* **Written exercise**
Copy out the lines in the entries below, from the one containing "name author: Tindale" through the one containing "genus: Schizymenia", keeping both of those lines.

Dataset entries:
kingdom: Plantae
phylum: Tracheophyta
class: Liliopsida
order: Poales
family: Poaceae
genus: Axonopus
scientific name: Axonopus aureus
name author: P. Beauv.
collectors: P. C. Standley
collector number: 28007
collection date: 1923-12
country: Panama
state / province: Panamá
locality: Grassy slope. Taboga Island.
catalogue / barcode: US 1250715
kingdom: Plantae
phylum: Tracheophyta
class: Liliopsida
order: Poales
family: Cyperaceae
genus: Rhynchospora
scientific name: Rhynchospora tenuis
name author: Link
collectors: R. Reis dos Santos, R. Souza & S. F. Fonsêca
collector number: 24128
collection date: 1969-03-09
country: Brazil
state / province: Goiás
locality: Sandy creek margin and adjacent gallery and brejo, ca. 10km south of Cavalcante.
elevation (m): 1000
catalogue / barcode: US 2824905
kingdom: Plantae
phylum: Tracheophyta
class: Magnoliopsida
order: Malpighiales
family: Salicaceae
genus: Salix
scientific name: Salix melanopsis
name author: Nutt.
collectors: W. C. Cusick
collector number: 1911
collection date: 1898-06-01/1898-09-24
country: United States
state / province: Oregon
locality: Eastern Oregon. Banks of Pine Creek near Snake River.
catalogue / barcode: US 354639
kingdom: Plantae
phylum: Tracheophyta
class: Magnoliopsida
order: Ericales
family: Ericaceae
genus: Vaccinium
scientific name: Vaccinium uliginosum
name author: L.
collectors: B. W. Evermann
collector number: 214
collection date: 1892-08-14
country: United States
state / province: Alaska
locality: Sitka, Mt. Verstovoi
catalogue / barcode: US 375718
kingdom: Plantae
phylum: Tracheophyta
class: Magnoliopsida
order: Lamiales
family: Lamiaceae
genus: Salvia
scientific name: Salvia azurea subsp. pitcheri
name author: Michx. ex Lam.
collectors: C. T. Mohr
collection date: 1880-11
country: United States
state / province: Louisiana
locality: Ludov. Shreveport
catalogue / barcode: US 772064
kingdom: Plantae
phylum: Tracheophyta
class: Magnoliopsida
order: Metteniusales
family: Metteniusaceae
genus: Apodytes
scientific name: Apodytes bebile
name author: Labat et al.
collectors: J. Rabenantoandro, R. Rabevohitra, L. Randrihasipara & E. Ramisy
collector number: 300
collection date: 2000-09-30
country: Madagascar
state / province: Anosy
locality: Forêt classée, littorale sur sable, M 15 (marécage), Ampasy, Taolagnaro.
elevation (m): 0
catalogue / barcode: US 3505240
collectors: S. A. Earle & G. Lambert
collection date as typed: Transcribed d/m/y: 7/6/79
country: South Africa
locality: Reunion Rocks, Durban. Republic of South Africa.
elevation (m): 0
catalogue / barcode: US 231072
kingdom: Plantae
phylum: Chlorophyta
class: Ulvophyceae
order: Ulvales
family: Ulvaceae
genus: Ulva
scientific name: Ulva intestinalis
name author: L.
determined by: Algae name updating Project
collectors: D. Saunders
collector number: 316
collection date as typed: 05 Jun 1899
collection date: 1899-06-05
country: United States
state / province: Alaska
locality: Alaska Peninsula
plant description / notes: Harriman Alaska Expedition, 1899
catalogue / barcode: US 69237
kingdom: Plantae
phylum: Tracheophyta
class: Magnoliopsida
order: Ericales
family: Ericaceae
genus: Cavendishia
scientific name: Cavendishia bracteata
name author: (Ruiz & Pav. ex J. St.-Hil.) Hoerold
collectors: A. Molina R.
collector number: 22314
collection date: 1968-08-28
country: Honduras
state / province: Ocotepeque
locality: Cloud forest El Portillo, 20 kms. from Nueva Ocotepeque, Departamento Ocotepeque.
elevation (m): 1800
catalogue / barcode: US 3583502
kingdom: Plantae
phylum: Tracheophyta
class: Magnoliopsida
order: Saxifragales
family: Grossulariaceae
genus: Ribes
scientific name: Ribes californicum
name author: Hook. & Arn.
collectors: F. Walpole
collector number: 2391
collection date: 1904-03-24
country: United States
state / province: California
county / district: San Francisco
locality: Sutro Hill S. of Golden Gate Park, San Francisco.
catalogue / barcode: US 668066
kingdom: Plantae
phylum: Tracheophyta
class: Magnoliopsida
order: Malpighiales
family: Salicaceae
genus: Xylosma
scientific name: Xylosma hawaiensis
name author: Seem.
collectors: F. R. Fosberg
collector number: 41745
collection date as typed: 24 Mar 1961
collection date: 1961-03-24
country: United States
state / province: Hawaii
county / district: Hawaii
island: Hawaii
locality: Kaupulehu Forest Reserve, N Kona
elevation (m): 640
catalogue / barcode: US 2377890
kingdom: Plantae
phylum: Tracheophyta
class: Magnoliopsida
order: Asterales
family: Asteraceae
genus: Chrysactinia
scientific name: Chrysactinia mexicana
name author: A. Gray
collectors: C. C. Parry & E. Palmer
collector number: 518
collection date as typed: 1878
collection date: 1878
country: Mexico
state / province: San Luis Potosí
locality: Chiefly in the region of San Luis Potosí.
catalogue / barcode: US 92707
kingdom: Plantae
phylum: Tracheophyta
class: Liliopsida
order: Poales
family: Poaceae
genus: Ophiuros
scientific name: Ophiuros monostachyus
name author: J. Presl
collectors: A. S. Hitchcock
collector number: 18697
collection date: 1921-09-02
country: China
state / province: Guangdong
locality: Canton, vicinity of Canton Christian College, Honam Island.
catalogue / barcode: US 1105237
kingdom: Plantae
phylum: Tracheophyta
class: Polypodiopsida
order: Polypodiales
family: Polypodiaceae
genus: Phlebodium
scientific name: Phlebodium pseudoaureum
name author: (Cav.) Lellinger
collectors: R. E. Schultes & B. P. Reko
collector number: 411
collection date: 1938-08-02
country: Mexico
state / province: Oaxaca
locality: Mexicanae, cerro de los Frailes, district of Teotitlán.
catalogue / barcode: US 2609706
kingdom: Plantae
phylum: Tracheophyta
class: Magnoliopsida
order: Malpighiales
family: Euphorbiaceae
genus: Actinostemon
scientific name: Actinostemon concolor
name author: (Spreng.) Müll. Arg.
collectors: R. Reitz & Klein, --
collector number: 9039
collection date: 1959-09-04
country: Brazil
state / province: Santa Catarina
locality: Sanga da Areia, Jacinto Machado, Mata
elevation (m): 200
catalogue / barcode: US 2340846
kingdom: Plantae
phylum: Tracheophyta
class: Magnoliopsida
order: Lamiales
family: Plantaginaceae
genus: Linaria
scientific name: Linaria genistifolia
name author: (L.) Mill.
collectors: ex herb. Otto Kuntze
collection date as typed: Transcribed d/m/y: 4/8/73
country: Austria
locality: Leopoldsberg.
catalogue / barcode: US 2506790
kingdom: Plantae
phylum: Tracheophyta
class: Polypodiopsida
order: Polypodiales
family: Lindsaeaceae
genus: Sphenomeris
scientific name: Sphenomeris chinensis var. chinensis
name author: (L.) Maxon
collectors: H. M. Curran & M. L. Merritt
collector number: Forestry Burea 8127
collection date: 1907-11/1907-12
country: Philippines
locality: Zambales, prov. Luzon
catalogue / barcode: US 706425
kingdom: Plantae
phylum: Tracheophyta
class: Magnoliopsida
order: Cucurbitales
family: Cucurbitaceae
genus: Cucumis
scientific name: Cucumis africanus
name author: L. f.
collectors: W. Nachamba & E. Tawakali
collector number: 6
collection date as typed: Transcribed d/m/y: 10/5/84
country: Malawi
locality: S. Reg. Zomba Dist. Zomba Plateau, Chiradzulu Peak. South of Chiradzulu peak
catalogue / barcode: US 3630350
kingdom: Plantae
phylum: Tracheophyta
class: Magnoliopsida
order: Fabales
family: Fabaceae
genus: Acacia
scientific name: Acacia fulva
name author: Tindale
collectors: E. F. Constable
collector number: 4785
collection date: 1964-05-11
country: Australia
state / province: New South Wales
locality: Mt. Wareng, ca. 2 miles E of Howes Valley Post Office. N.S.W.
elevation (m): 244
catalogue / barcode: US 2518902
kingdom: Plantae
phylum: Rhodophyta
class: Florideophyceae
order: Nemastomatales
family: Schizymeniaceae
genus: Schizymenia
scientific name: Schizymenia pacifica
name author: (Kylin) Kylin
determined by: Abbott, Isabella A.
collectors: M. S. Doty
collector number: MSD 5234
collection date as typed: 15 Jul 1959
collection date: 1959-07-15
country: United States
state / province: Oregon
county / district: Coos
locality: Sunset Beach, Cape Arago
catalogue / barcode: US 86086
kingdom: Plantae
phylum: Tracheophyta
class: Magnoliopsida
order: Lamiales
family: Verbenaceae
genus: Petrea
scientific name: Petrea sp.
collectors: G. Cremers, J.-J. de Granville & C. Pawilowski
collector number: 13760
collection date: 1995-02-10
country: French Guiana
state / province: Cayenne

* **Exercise solution**
name author: Tindale
collectors: E. F. Constable
collector number: 4785
collection date: 1964-05-11
country: Australia
state / province: New South Wales
locality: Mt. Wareng, ca. 2 miles E of Howes Valley Post Office. N.S.W.
elevation (m): 244
catalogue / barcode: US 2518902
kingdom: Plantae
phylum: Rhodophyta
class: Florideophyceae
order: Nemastomatales
family: Schizymeniaceae
genus: Schizymenia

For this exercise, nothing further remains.